Detecting and Cleaning Invalid Values
Before performing calculations, check for and handle invalid values:
import numpy as np
data = np.array([10, np.nan, np.inf, -np.inf, 30, 0])
# Check for invalid values
print(f"Has NaN: {np.any(np.isnan(data))}")
print(f"Has Inf: {np.any(np.isinf(data))}")
print(f"All finite: {np.all(np.isfinite(data))}")
# Clean the data: keep only finite values
clean_data = data[np.isfinite(data)]
print(f"\nClean data: {clean_data}")
print(f"Mean: {np.mean(clean_data)}")
Output:
Has NaN: True
Has Inf: True
All finite: False
Clean data: [10. 30. 0.]
Mean: 13.333333333333334
Quick Reference: Common Fixes
| Cause | Fix |
|---|---|
| Mean of empty array | Check len(arr) > 0 before computing |
0 / 0 or inf / inf | Check denominator; use np.divide() with where |
| NaN values in data | Use np.nanmean(), np.nansum(), etc. |
| Overflow with large exponentials | Use scipy.special.logsumexp or simplify math |
| Extreme values | Use np.clip() to constrain range |
| Mixed invalid values | Filter with np.isfinite() |
| Known edge case: suppress warning | Use np.errstate(invalid='ignore') locally |
Conclusion
The RuntimeWarning: invalid value encountered in double_scalars warning occurs when a floating-point operation produces a mathematically undefined result like NaN or inf.

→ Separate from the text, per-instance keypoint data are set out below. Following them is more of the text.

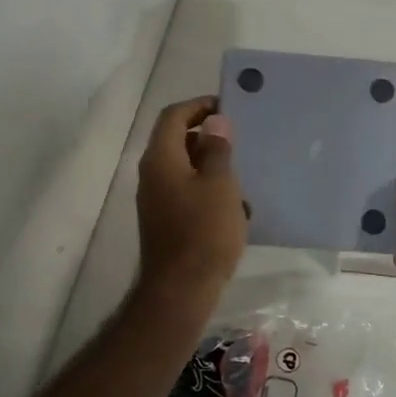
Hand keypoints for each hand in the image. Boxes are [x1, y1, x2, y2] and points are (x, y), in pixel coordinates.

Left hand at [135, 96, 246, 293]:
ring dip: (212, 167)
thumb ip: (217, 149)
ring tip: (242, 178)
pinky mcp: (165, 221)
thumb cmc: (204, 232)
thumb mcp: (220, 184)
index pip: (173, 116)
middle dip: (209, 138)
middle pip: (177, 141)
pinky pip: (187, 193)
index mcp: (161, 158)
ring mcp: (156, 199)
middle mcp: (152, 174)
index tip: (228, 108)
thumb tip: (215, 122)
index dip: (199, 106)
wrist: (181, 290)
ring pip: (185, 169)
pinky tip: (234, 209)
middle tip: (240, 142)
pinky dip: (208, 191)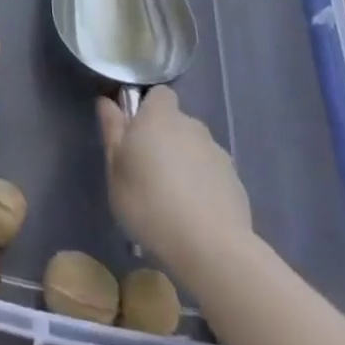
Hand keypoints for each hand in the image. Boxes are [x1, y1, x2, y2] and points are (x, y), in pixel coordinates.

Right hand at [97, 86, 251, 278]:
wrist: (211, 249)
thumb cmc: (150, 204)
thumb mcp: (116, 170)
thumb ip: (112, 132)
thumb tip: (107, 102)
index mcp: (160, 116)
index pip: (159, 95)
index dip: (148, 109)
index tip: (136, 134)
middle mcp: (192, 126)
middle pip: (178, 123)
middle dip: (166, 140)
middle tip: (150, 173)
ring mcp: (218, 154)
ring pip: (196, 150)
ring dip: (186, 164)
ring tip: (174, 201)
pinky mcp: (237, 184)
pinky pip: (214, 176)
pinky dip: (205, 188)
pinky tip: (196, 218)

The best approach is to prevent the invalid operation in the first place: validate inputs, check for empty arrays, guard against division by zero, and use NaN-safe functions like np.nanmean(). For numerical stability with large values, use scipy.special.logsumexp or np.clip().
Only suppress the warning with np.errstate() when you've already handled the edge cases and are confident the invalid values won't affect downstream calculations.